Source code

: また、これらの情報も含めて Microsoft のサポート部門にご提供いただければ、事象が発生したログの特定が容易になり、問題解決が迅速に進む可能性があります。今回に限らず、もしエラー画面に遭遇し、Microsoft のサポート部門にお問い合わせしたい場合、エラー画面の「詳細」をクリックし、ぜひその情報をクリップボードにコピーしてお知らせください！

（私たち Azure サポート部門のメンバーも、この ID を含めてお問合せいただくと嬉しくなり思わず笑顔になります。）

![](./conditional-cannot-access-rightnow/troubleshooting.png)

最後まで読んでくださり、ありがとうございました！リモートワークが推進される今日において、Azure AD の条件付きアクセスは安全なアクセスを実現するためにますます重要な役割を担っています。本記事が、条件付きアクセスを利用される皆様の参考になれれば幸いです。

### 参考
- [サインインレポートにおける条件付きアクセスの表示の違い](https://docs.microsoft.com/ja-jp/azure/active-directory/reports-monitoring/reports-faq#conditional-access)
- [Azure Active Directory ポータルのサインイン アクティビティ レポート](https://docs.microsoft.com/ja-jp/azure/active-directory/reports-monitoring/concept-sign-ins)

____________________

Using the entries above, give the number of lines that carry the string "docs", without anything else.

| Solution to the exercise |
2